Body   -- Body of the law/agreement, encompassing its articles
Article title Title of the article (e.g. “Art. 1 Campo d’applicazione”)
Article text Text of the article (e.g. “1 La presente ordinanza si applica in quanto gli Accordi di associazione…”)
Annex   -- Section devoted to the annexes of a law/agreement
Annex title Title of the annex (e.g. “Allegati 1 e 2”)
Annex text Text of the annex (e.g. “Gli Accordi di associazione alla normativa di Dublino comprendono gli accordi seguenti:”)

Known issues

Some noise is still present within the corpus. Below we list some of the potential issues that can be experienced when consulting the corpus:

1. Incorrect formatting of elements within tables.
2. Rare encoding problems of non-Latin characters, deriving from the original HTML files.
3. Discrepancies among parallel segments due to:

3.1. Differences in translation (alphabetically ordered lists or sentence ordering).
3.2. Minor segmentation errors.

References

Baroni M., Schmid H., Zanchetta E., Stein A. (2007). The Enriched TreeTagger System. Proceedings of the Evalita Workshop (10th Congress of Italian Association for Artificial Intelligence, AI*IA 2007). University of Roma "Tor Vergata", Rome, Italy.

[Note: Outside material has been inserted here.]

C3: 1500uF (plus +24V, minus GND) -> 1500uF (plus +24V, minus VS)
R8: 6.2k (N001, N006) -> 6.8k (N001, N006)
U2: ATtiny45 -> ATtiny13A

Honnibal M., Montani I., Van Landeghem S. and Boyd A. (2020). SpaCy: Industrial-strength Natural Language Processing in Python. doi:10.5281/zenodo.1212303.

Schmid H. (1994). Probabilistic Part-of-Speech Tagging Using Decision Trees. Proceedings of International Conference on New Methods in Language Processing. Manchester, UK.

Schmid H., Laws F. (2008). Estimation of Conditional Probabilities with Decision Trees and an Application to Fine-Grained POS Tagging. In COLING '08: Proceedings of the 22nd International Conference on Computational Linguistics (pp. 777-784). Volume 1. Manchester: Association for Computational Linguistics.

Vondřička P. (2014). Aligning parallel texts with InterText, In: N. Calzolari, K. Choukri, T. Declerck, H. Loftsson, B. Maegaard, J. Mariani, A. Moreno, J. Odijk and S. Piperidis (Eds.), Proceedings of the Ninth International Conference on Language Resources and Evaluation (LREC'14) (pp. 1875-1879). Reykjavik: European Language Resources Association (ELRA).